The Court of Cassation, divided into three chambers, counts forty-eight counsellors, a first president, three presidents of chamber, a procurator-general, six advocates-general, a registrar-in-chief, four ordinary registrars, three secretaries of the court, a librarian, eight ushers, and a receiver of registrations and fines; altogether seventy-seven persons. The Court of Appeal, divided into seven chambers, is composed of a first president, seven presidents of chamber, sixty-four counsellors, a procurator-general, seven advocates-general, eleven substitutes attached to the court, a registrar-in-chief, and fourteen ordinary registrars; altogether 106 persons. The number of officials and clerks employed in the Tribunal of First Instance is still greater. Divided into eleven chambers, the tribunal comprises one president, eleven vice-presidents, sixty-two judges, and fifteen supplementary judges, a public prosecutor, twenty-six substitutes, a registrar-in-chief, and forty-five clerks of registration.

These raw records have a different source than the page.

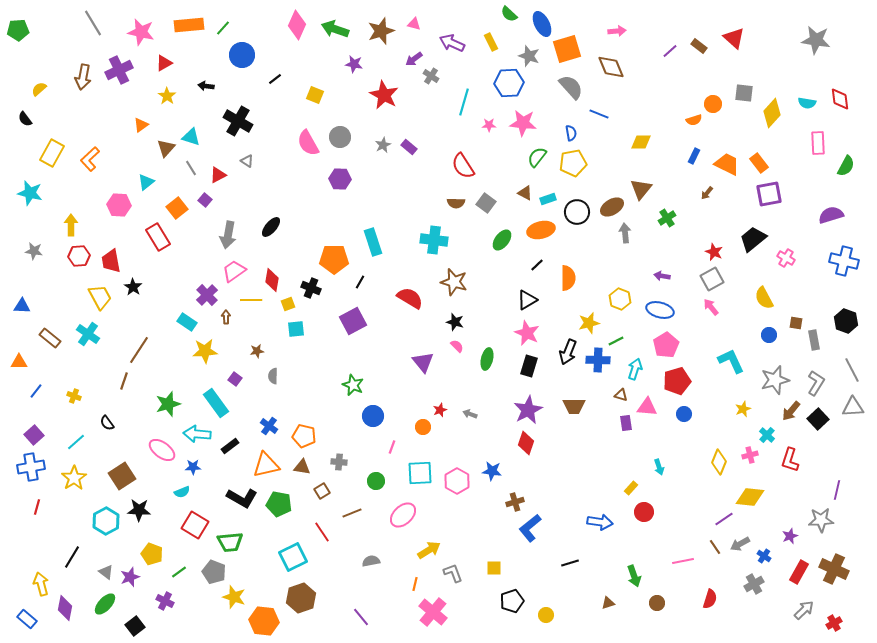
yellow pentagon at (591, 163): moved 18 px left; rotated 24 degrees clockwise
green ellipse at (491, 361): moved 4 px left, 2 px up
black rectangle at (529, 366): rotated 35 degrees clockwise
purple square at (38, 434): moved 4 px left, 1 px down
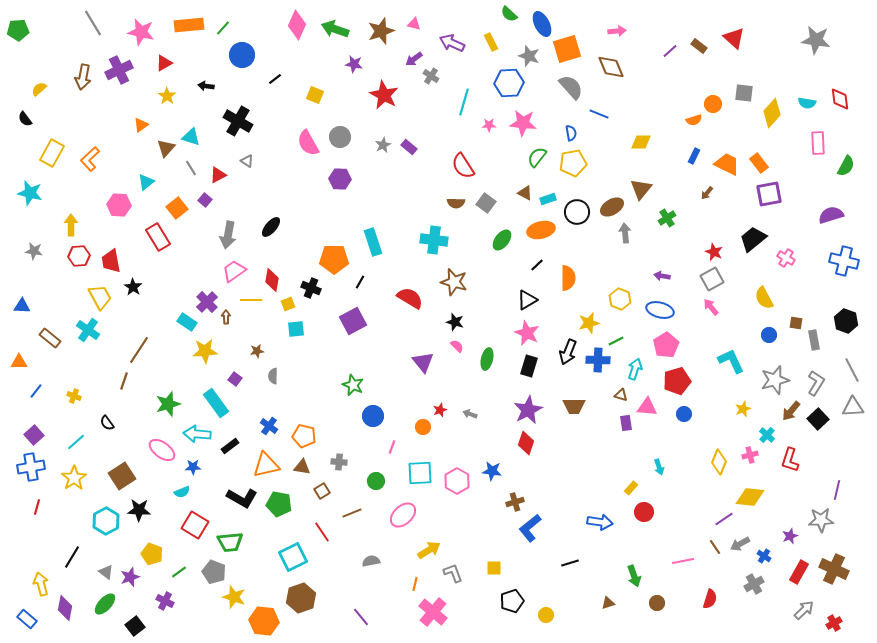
purple cross at (207, 295): moved 7 px down
cyan cross at (88, 334): moved 4 px up
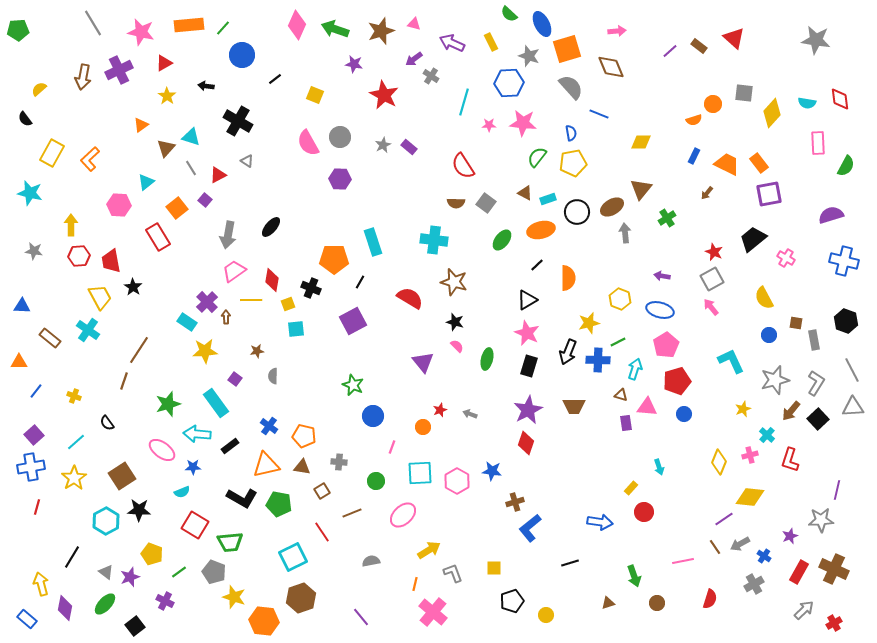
green line at (616, 341): moved 2 px right, 1 px down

As for the Police Court, it is presided over in turn by each of the twenty magistrates of Paris, two Commissaries of Police doing duty as assessors. With the addition of two registrars and a secretary the entire establishment consists of six persons. The entire number of judges, magistrates, registrars, and secretaries employed at the Palais de Justice amounts to 351; without counting a floating body of some hundreds of barristers, solicitors, ushers, and clerks, thronging like a swarm of black ants a labyrinth of staircases, corridors, and passages. Yet the Palais de Justice, constantly growing, is still insufficient for the multiplicity of demands made upon it.
The history of the Palais de Justice is marked by the fires in which it has from time to time been burned down. The first of these broke out on the night of the 5th of March, 1618, when the principal hall and most of the buildings adjoining it were destroyed. The second, which took place on the 27th of October, 1737, consumed the buildings forming the Chamber of Accounts, situated at the bottom of the courtyard of the Sainte-Chapelle—an edifice of surpassing beauty, constructed in the fifteenth century by Jean Joconde, a monk of the Order of Saint Dominic. {255} The third fire declared itself during the night of January 10, 1776, in the hall known as the Prisoners’ Gallery, from which it spread to all the central buildings. In this conflagration perished the old Montgomery Tower. The last of the fires in which so many portions of the Palais de Justice have turn by turn succumbed, was lighted by order of the insurgent Commune on the 24th of May, 1871, when the troops from Versailles were entering Paris. The principal hall, the prison, the old towers with all the civil and criminal archives (in the destruction of the latter the insurgents may have been specially interested) were all consumed.